The holy grail of cancer treatment is early diagnosis. The earlier a cancer diagnosis is made, the more targeted and less invasive treatments can be. The hope is that fewer people will die from cancer. Many cancers don’t have effective screening tests, including the most aggressive ones like pancreatic and ovarian cancer. We diagnose many cancers once a patient has symptoms. In fact, the only cancers that we regularly screen for are breast, lung, colon, and cervical. Are you surprised? (Keep reading to learn the definition of what a screening test really is.) Ideally, instead of having your family doctor order/perform a mammogram, pap test, CT scan, and colonoscopy, there would be one blood test that could diagnose multiple different cancers. It turns out that there are 18 of these tests either on the market or in development that can detect between 3-12 types of cancer. These tests work by detecting cancer DNA, changes in your own DNA, RNA, or proteins. Sound amazing? Maybe. But wait, there are many things to consider….

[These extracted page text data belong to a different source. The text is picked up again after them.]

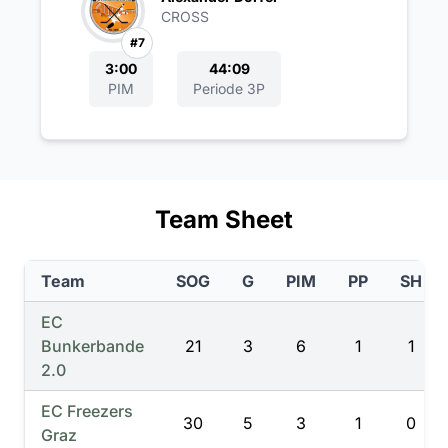
CROSS
#7
3:00
44:09
PIM
Periode 3P
Team Sheet
Team
SOG
G
PIM
PP
SH
EC
Bunkerbande
21
3
6
1
1
2.0
EC Freezers
30
5
3
1
0
Graz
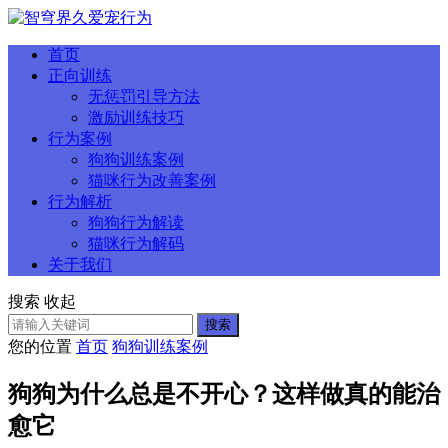
首页
正向训练
无惩罚引导方法
激励训练技巧
行为案例
狗狗训练案例
猫咪行为改善案例
行为解析
狗狗行为解读
猫咪行为解码
关于我们
搜索
收起
搜索
您的位置
首页
狗狗训练案例
狗狗为什么总是不开心？这样做真的能治
愈它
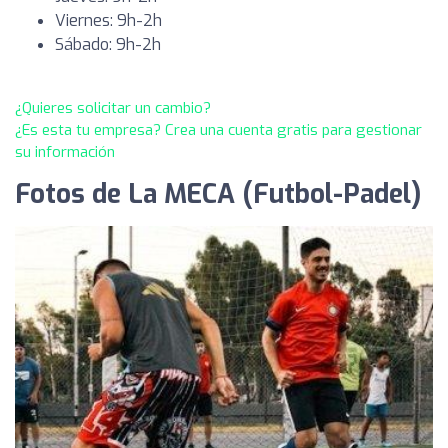
Viernes: 9h-2h
Sábado: 9h-2h
¿Quieres solicitar un cambio?
¿Es esta tu empresa? Crea una cuenta gratis para gestionar
su información
Fotos de La MECA (Futbol-Padel)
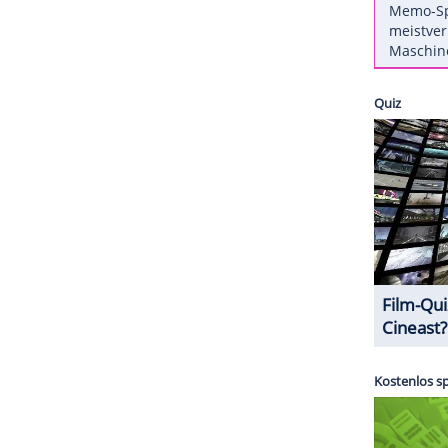
ieter Hallervorden
(78) am Dienstag über
Twitter
s
Klaus Wowereit
und erntet damit jede Menge
ZURÜCK ZUR STARTS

- We don’t know if they are able to detect cancers in an earlier stage than we may otherwise find them. Cancer still needs to be fairly advanced to cause changes in the blood that can be detected by these tests. This leads to another limitation –
- If the test comes back negative, does that mean you don’t have cancer or just that you don’t have advanced cancer? If the test comes back positive, yet nothing is seen when you have follow-up imaging studies, then what do we do?
- None of these multi-cancer tests have been studied to see if they decrease the number of people dying from the cancers they are trying to detect.